→ **PROBLEM**
Transcribe all the entries word for word, omitting any pictures they contain.

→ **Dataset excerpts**
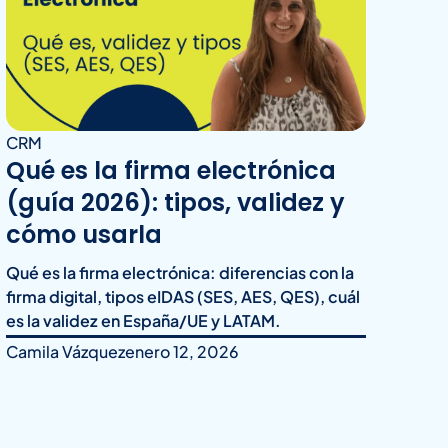
CRM
Qué es la firma electrónica
(guía 2026): tipos, validez y
cómo usarla
Qué es la firma electrónica: diferencias con la
firma digital, tipos eIDAS (SES, AES, QES), cuál
es la validez en España/UE y LATAM.
Camila Vázquez
enero 12, 2026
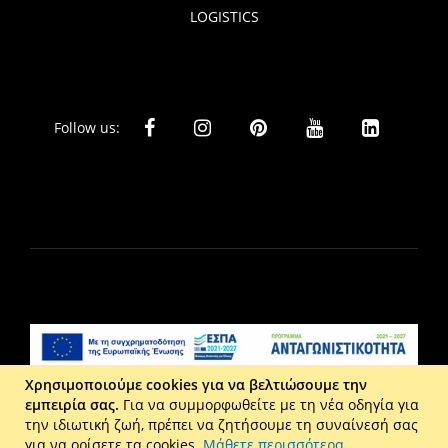
LOGISTICS
Follow us:
Χρησιμοποιούμε cookies για να βελτιώσουμε την
εμπειρία σας.
Για να συμμορφωθείτε με τη νέα οδηγία για
Liberta Ε.Π.Ε. - Τ: 2610 201 800 - Ε: eshop@maison.gr -
την ιδιωτική ζωή, πρέπει να ζητήσουμε τη συναίνεσή σας
Γ.Ε.ΜΗ : 036110316000
για να ορίσετε τα cookies.
Μάθετε περισσότερα
.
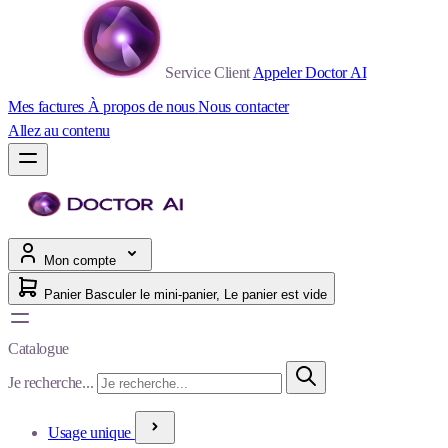
Service Client
Appeler Doctor AI
Mes factures
À propos de nous
Nous contacter
Allez au contenu
Mon compte
Panier
Basculer le mini-panier, Le panier est vide
Catalogue
Je recherche...
Usage unique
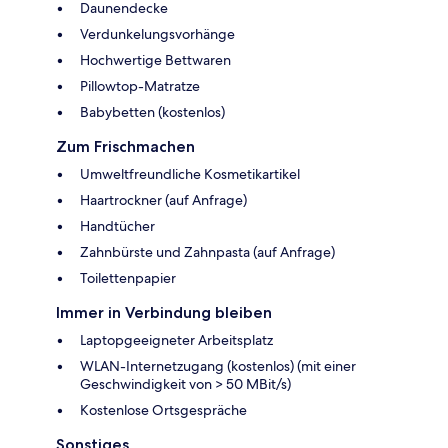
Daunendecke
Verdunkelungsvorhänge
Hochwertige Bettwaren
Pillowtop-Matratze
Babybetten (kostenlos)
Zum Frischmachen
Umweltfreundliche Kosmetikartikel
Haartrockner (auf Anfrage)
Handtücher
Zahnbürste und Zahnpasta (auf Anfrage)
Toilettenpapier
Immer in Verbindung bleiben
Laptopgeeigneter Arbeitsplatz
WLAN-Internetzugang (kostenlos) (mit einer
Geschwindigkeit von > 50 MBit/s)
Kostenlose Ortsgespräche
Sonstiges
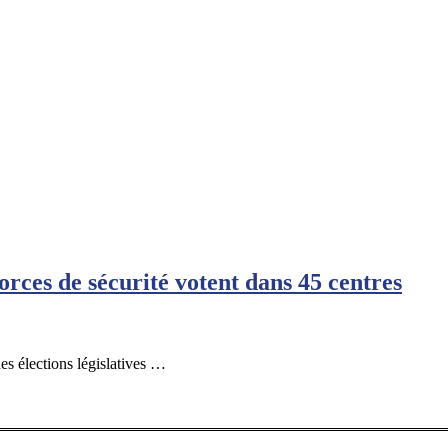
forces de sécurité votent dans 45 centres
es élections législatives …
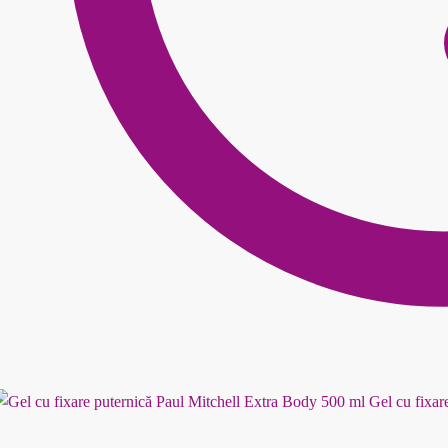
Gel cu fixar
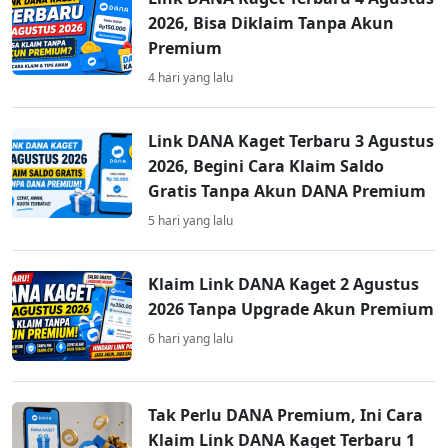
2026, Bisa Diklaim Tanpa Akun
Premium
4 hari yang lalu
Link DANA Kaget Terbaru 3 Agustus
2026, Begini Cara Klaim Saldo
Gratis Tanpa Akun DANA Premium
5 hari yang lalu
Klaim Link DANA Kaget 2 Agustus
2026 Tanpa Upgrade Akun Premium
6 hari yang lalu
Tak Perlu DANA Premium, Ini Cara
Klaim Link DANA Kaget Terbaru 1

→ **RESPONSE**
CRM
Qué es la firma electrónica
(guía 2026): tipos, validez y
cómo usarla
Qué es la firma electrónica: diferencias con la
firma digital, tipos eIDAS (SES, AES, QES), cuál
es la validez en España/UE y LATAM.
Camila Vázquez
enero 12, 2026
LOGISTICS
Follow us:
Χρησιμοποιούμε cookies για να βελτιώσουμε την
εμπειρία σας.
Για να συμμορφωθείτε με τη νέα οδηγία για
Liberta Ε.Π.Ε. - Τ: 2610 201 800 - Ε: eshop@maison.gr -
την ιδιωτική ζωή, πρέπει να ζητήσουμε τη συναίνεσή σας
Γ.Ε.ΜΗ : 036110316000
για να ορίσετε τα cookies.
Μάθετε περισσότερα
.
Service Client
Appeler Doctor AI
Mes factures
À propos de nous
Nous contacter
Allez au contenu
Mon compte
Panier
Basculer le mini-panier, Le panier est vide
Catalogue
Je recherche...
Usage unique
Daunendecke
Verdunkelungsvorhänge
Hochwertige Bettwaren
Pillowtop-Matratze
Babybetten (kostenlos)
Zum Frischmachen
Umweltfreundliche Kosmetikartikel
Haartrockner (auf Anfrage)
Handtücher
Zahnbürste und Zahnpasta (auf Anfrage)
Toilettenpapier
Immer in Verbindung bleiben
Laptopgeeigneter Arbeitsplatz
WLAN-Internetzugang (kostenlos) (mit einer
Geschwindigkeit von > 50 MBit/s)
Kostenlose Ortsgespräche
Sonstiges
forces de sécurité votent dans 45 centres
es élections législatives …
Gel cu fixar
2026, Bisa Diklaim Tanpa Akun
Premium
4 hari yang lalu
Link DANA Kaget Terbaru 3 Agustus
2026, Begini Cara Klaim Saldo
Gratis Tanpa Akun DANA Premium
5 hari yang lalu
Klaim Link DANA Kaget 2 Agustus
2026 Tanpa Upgrade Akun Premium
6 hari yang lalu
Tak Perlu DANA Premium, Ini Cara
Klaim Link DANA Kaget Terbaru 1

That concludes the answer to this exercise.